• _Consigne_: Prolongez l'extrait sur le port et la forteresse de Louisbourg à partir de sa dernière ligne.

Un port trépidant et une forteresse militaire

Le gouvernement français était très intéressé par cette nouvelle colonie, car elle lui fournirait un contrôle sur l’accès au golfe du Saint-Laurent. Elle devint donc une base militaire et navale pour l’empire colonial français, appelée « Louisbourg » en hommage au roi Louis XIV.

En 1720, Louisbourg était un port trépidant, exportant des tonnes de poisson séché et fumé, et important d’autres aliments, des vêtements, des outils et diverses marchandises pour les nouveaux colons et les artisans locaux. En 1725, les navires arrivaient non seulement de la France et du Québec, mais aussi de la Caraïbe. Un commerce vigoureux commença avec les colonies anglaises de la Nouvelle-Angleterre. La petite ville marchande servait aussi de centre d’administration pour la région.

Le développement se focalisa non seulement sur l’aspect commercial, mais Louis XV autorisa la transformation de Louisbourg en ce qui deviendra la plus grande fortification militaire d’Amérique du Nord. Les travaux durèrent 24 ans, sous la direction des meilleurs ingénieurs militaires français. Les murailles étaient épaisses de 11 m par endroits et elles s’élevaient à 9 m au-dessus d’un fossé environnant, faisant face à la mer sur trois côtés. La forteresse principale possédait 148 emplacements pour des canons. Il y avait des fortifications supplémentaires sur le côté opposé du port de Louisbourg et sur une île proche afin de repousser une attaque depuis la mer. Sur le côté faisant face aux terres, les murailles épaisses étaient entourées de marécages afin d’empêcher toute artillerie d’être à portée de tir de la forteresse.

Le coût de la construction fut colossal. En voyant le montant de certaines factures, il se dit que le roi de France déclara qu’il serait bientôt capable de voir la muraille depuis les fenêtres ouest de son palais à Paris.

Prêts, ou pas ?

• _Données_:
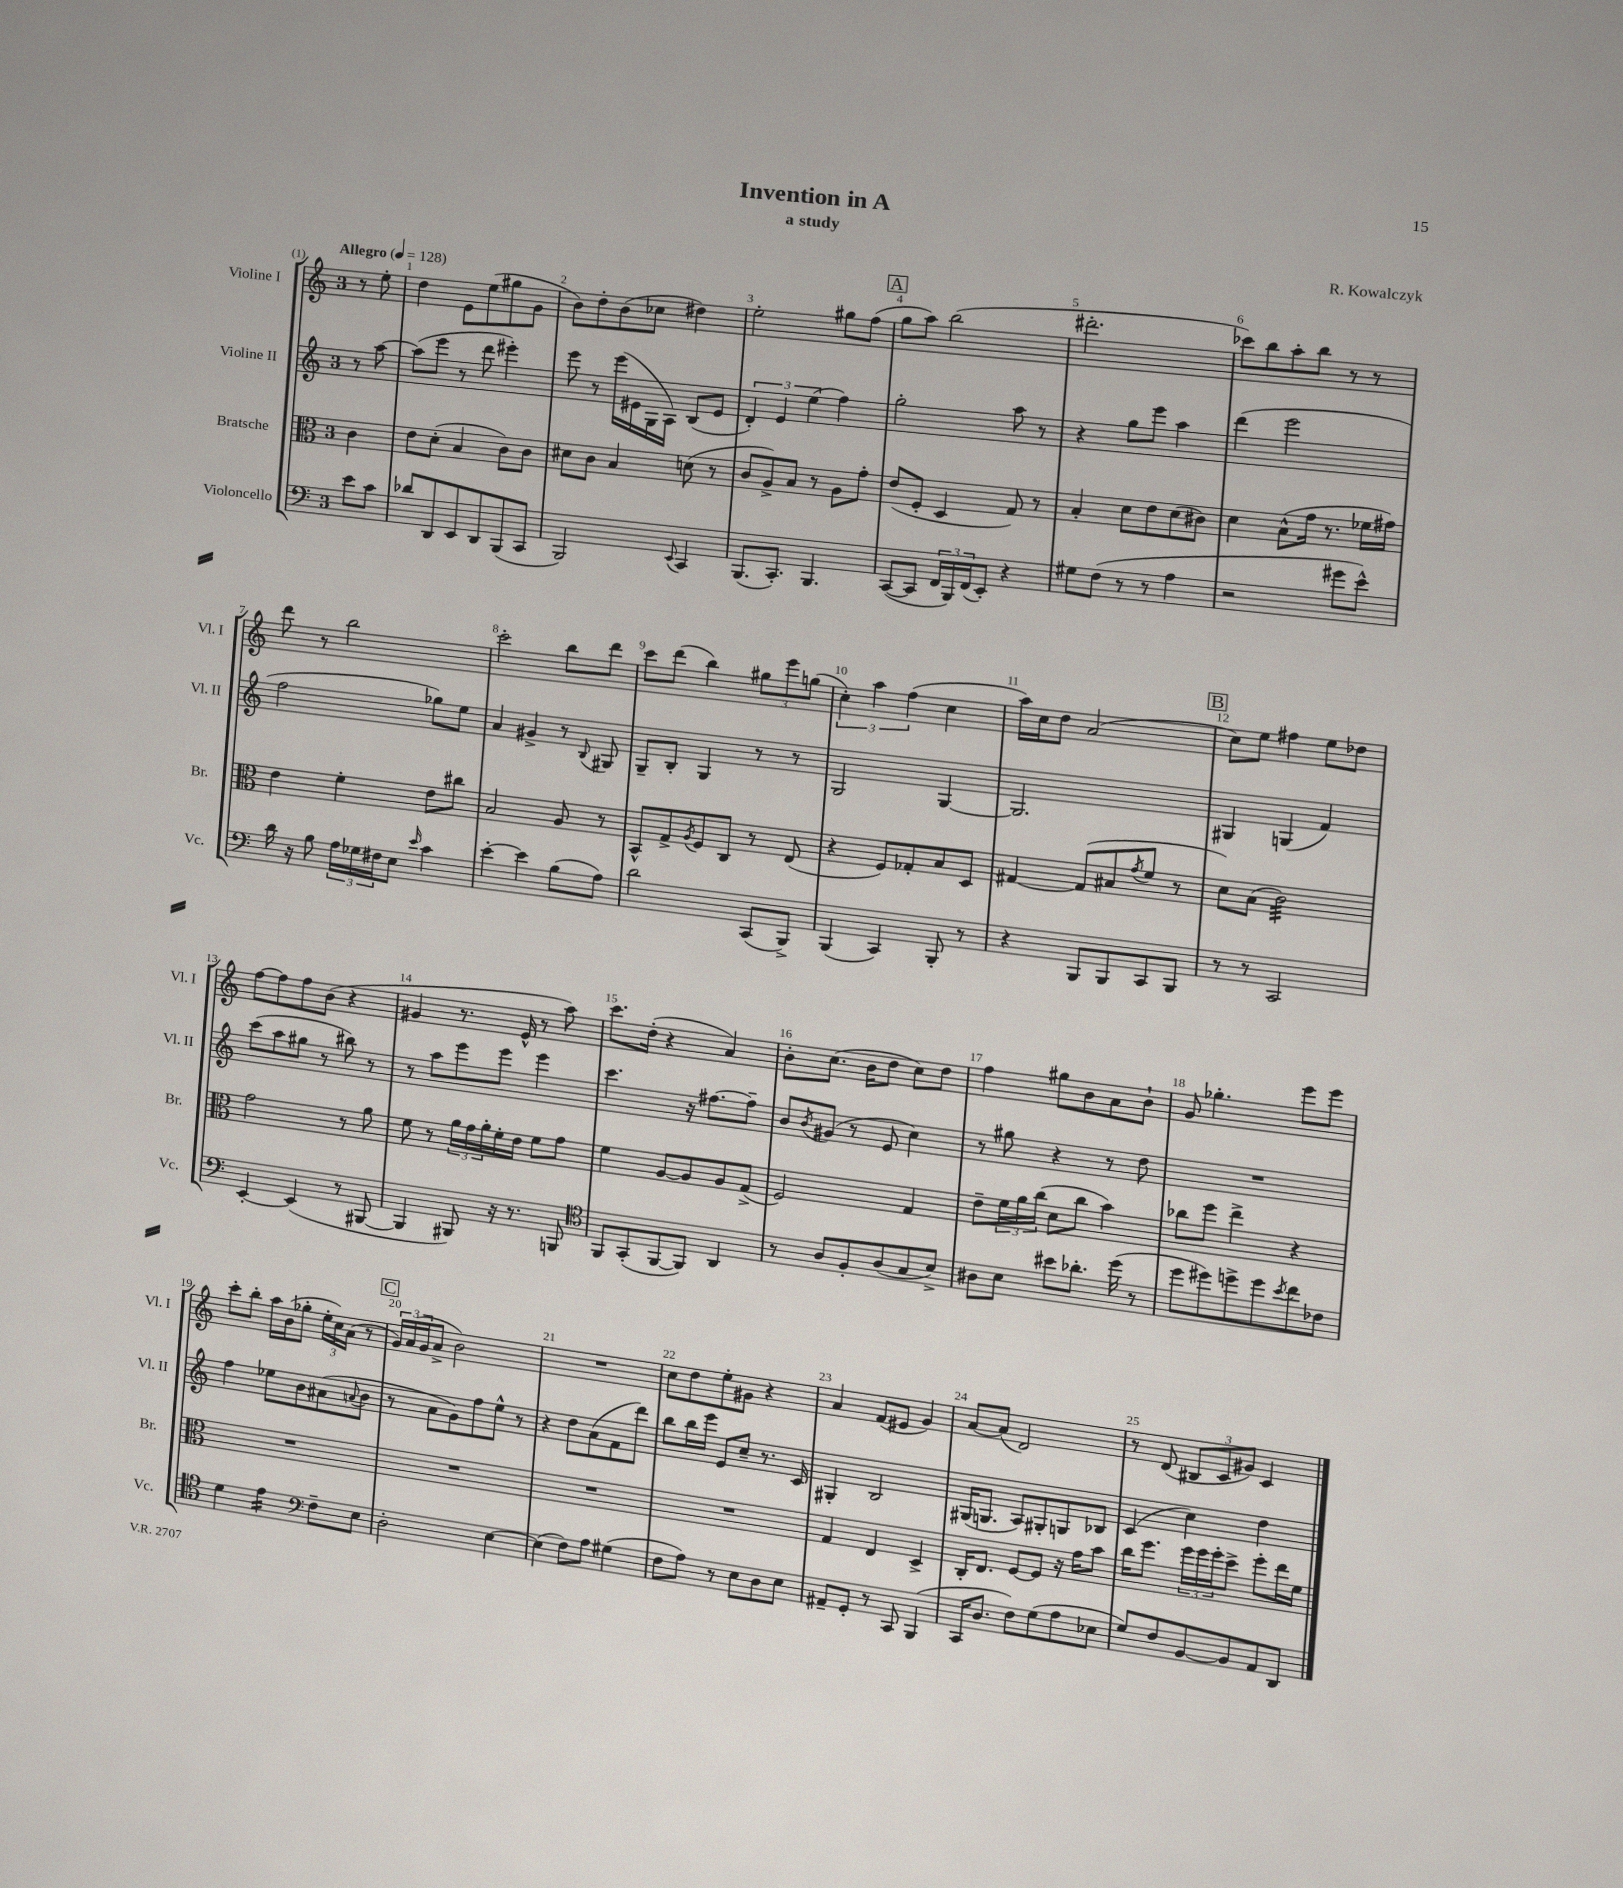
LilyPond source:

\header { title = "Invention in A" composer = "R. Kowalczyk" subtitle = "a study" }
<<
\new StaffGroup <<
\new Staff = "s0" \with { instrumentName = "Violine I" shortInstrumentName = "Vl. I" } {
    \clef treble \key c \major \once \override Staff.TimeSignature.style = #'single-digit \time 3/4 \partial 4 \tempo "Allegro" 4 = 128
    r8 e''8-. |
    d''4 e'8 e''8( gis''8 g'8 |
    b'8) d''8-. b'8( ces''8 dis''4) |
    e''2-. gis''8 f''8( |
    \mark \markup { \box "A" } g''8 a''8) b''2( |
    dis'''2.-. |
    ces'''8) b''8 a''8-. b''8 r8 r8 |
    d'''8 r8 b''2 |
    c'''2-. b''8 d'''8 |
    c'''8 d'''8( b''4) \tuplet 3/2 { gis''8 e'''8 g''8( } |
    \tuplet 3/2 { c''4-.) a''4 f''4( } c''4 |
    a''16) c''16 d''8 a'2( |
    \mark \markup { \box "B" } c''8) e''8 fis''4 e''8 des''8 |
    f''8~ f''8 f''8 b'8( r4 |
    gis'4 r8. e'16-^ r8 a''8) |
    c'''8. d''16-.( r4 a'4) |
    b'8-. c''8.( b'16 d''8 c''8) d''8 |
    f''4 gis''8 b'8 a'8 b'8-! |
    g'8 ges''4.-. e'''8 e'''8 |
    c'''8-. b''8-. a''16 b'16( ges''8-. \tuplet 3/2 { e''16-. c''16) a'16( } r8 |
    \mark \markup { \box "C" } \tuplet 3/2 { g'16) a'16( g'16 } a'8-> b'2) |
    R2. |
    c''8 d''8 e''8-. gis'8 r4 |
    a'4 f'8( eis'8 g'4) |
    a'8~ a'8( d'2) |
    r8 d'8( \tuplet 3/2 { bis8 c'8 gis'8) } c'4 \bar "|." |
}
\new Staff = "s1" \with { instrumentName = "Violine II" shortInstrumentName = "Vl. II" } {
    \clef treble \key c \major \once \override Staff.TimeSignature.style = #'single-digit \time 3/4 \partial 4
    r8 a''8~ |
    a''8( e'''8 r8 d'''8 eis'''4-.) |
    e'''8 r8 e'''16( eis'16 g16 a16) b8( eis'8 |
    \tuplet 3/2 { d'4-.) e'4 e''4( } f''4) |
    \mark \markup { \box "A" } g''2-. a''8 r8 |
    r4 g''8 e'''8 a''4 |
    d'''4( e'''2 |
    f''2 ges''8) e''8 |
    a'4 gis'4-> r8 \appoggiatura { b8 } gis8 |
    g8-- b8-. g4 r8 r8 |
    g2 g4~ |
    g2. |
    \mark \markup { \box "B" } gis4 g4( f'4) |
    c'''8( a''8 gis''8 r8 bis''8) r8 |
    r8 a''8 e'''8 e'''8 e'''4 |
    c'''4. r16 fis''8.~ fis''8-- |
    b'8 \acciaccatura { b'8 } gis'8( r8 e'8 c''4) |
    r8 gis''8 r4 r8 d''8 |
    R2. |
    f''4 ees''8 b'8 ais'8( \appoggiatura { a'8 } b'8 |
    \mark \markup { \box "C" } r8 a'8 g'8) f''8 e''8-^ r8 |
    r4 d''8 a'8( f'8 d'''8) |
    b''8 b''16 e'''16 e'8 c''8-- r8. c'16 |
    gis4-. b2 |
    gis16( g8. a8) gis8-. g8 bes8 |
    c'4( c''4) d''4 \bar "|." |
}
\new Staff = "s2" \with { instrumentName = "Bratsche" shortInstrumentName = "Br." } {
    \clef alto \key c \major \once \override Staff.TimeSignature.style = #'single-digit \time 3/4 \partial 4
    c'4 |
    e'8 d'8-.( b4 c'8) c'8 |
    dis'8 c'8 b4 d'8( r8 |
    c'8 a8->) b8 r8 a8 g'8-. |
    \mark \markup { \box "A" } e'8( f8-. d4 g8) r8 |
    b4-. d'8 e'8 d'8( cis'8) |
    d'4 b8-^( g'16 r8. fes'16 gis'16) |
    e'4 f'4-. e'8 cis''8 |
    b2 a8 r8 |
    b,8-^ g8-> \acciaccatura { a8 } f8 c8 r8 e8( |
    r4 f8) ges8-. b8 d8 |
    gis4~ gis8( bis8 \acciaccatura { g'8 } f'8 r8 |
    \mark \markup { \box "B" } d'8) b8( c'2:32) |
    g'2 r8 a'8 |
    f'8 r8 \tuplet 3/2 { a'16 g'16 a'16-. } f'16-. e'16 f'8 g'8 |
    f'4 a8~ a8 a8 g8->( |
    f2) g4 |
    e'8-- \tuplet 3/2 { f'16 a'16 c''16( } d'8 c''8 b'4) |
    ces''8 f''8 e''4-> r4 |
    R2. |
    \mark \markup { \box "C" } R2. |
    R2. |
    R2. |
    g4 e4 d4-> |
    c16-. e8. f8~ f8 r16 g'16 b'8 |
    c''16 f''8. \tuplet 3/2 { f''16 f''16 f''16-. } d''8-> f''8-. e''16 f'16 \bar "|." |
}
\new Staff = "s3" \with { instrumentName = "Violoncello" shortInstrumentName = "Vc." } {
    \clef bass \key c \major \once \override Staff.TimeSignature.style = #'single-digit \time 3/4 \partial 4
    e'8 c'8 |
    des'8 d,8 e,8 d,8 b,,8( c,8 |
    b,,2) \appoggiatura { e,8 } c,4 |
    b,,8.( c,8.-.) b,,4. |
    \mark \markup { \box "A" } c,8~( c,8 \tuplet 3/2 { f,16 b,,16) f,16( } e,8-.) r4 |
    gis8 f8( r8 r8 a4 |
    r2 gis'8 e'8-^) |
    d'16 r16 b8 \tuplet 3/2 { a16 ges16 fis16 } e8 \grace { e'16 } c'4 |
    e'4~-. e'4 b8( a8) |
    d'2 c,8( b,,8->) |
    b,,4( c,4) b,,8-. r8 |
    r4 b,,8 b,,8 c,8 b,,8 |
    \mark \markup { \box "B" } r8 r8 c,2 |
    e,4~-. e,4( r8 bis,,8~ |
    bis,,4 bis,,8) r16 r8. b,,8 |
    \clef tenor f,8 g,8-.( f,8~ f,8) a,4 |
    r8 a8 f8-. a8( g8 b8->) |
    ais8 b8 bis'8 aes'8.-. d''16( r8 |
    d''8 dis''8) d''8-> d''8 \acciaccatura { b'8 } c''8 ces'8 |
    d'4 e'4:16 \clef bass f8-- e8 |
    \mark \markup { \box "C" } d2-. e4~ |
    e4( f8) a8 gis4( |
    f8 a8) r8 e8 d8 e8 |
    ais,8-- g,8-. r8 c,8 b,,4( |
    c,16 d8. f8) g8( a8 ees8 |
    g8) f8 b,8~ b,8 a,8 d,8 \bar "|." |
}
>>
>>
\layout { \context { \Score \override BarNumber.break-visibility = ##(#f #t #t) barNumberVisibility = #all-bar-numbers-visible } }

• _Réponse_:
Une fois la forteresse achevée, ses 2000 habitants se sentaient assurément en sécurité, bien que la France et l’Angleterre soient de nouveau en conflit dans la guerre de Succession d’Autriche (1740-1748). Mais les choses allaient rapidement changer.

En mai 1744, un détachement de soldats français attaqua une petite garnison anglaise située à 160 km environ au sud de Louisbourg et ils emmenèrent captives 50 familles anglaises dans la forteresse. Alors que ces familles attendaient leur transfert vers Boston, dans le cadre d’un échange de prisonniers, elles étaient libres de circuler dans la ville. Une fois rapatriés, les prisonniers partagèrent leurs observations avec le gouverneur anglais William Shirley au sujet de la démoralisation des Français à Louisbourg, de la mauvaise nourriture et, surtout, de la mauvaise qualité de construction des murailles, ainsi que de la vulnérabilité du lieu car certaines collines environnantes étaient plus hautes que la forteresse.

Bien que la construction fût planifiée par des ingénieurs militaires, des entrepreneurs privés avaient été à l’économie, afin d’augmenter leurs profits. Ils avaient utilisé de l’eau de mer pour mélanger le mortier et les captifs anglais notèrent qu’il s’effritait. Ils notèrent aussi que la forteresse n’avait pas de réserves d’eau adéquates, à la fois en termes de quantité et de qualité, et qu’elle ne pourrait pas survivre à un siège de plus de 90 jours.

Le gouverneur Shirley envoya une expédition de 4000 colons de la Nouvelle-Angleterre, avec le soutien de la Royal Navy. En avril 1745, ils s’emparèrent des défenses protégeant l’entrée du port de Louisbourg et les bloquèrent. L’armée coloniale utilisa de grands traîneaux de bois pour transporter de l’artillerie lourde sur les marécages. Le 28 juin, des brèches furent ouvertes dans la muraille et le gouverneur français, en manque d’hommes, d’eau et de réserves, n’avait plus d’autre choix que de se rendre. Mais en 1748, suite au traité d’Aix-la-Chapelle, les Britanniques rendirent Louisbourg à la France, à l’aversion des colons de la Nouvelle-Angleterre qui considéraient la forteresse comme une menace directe.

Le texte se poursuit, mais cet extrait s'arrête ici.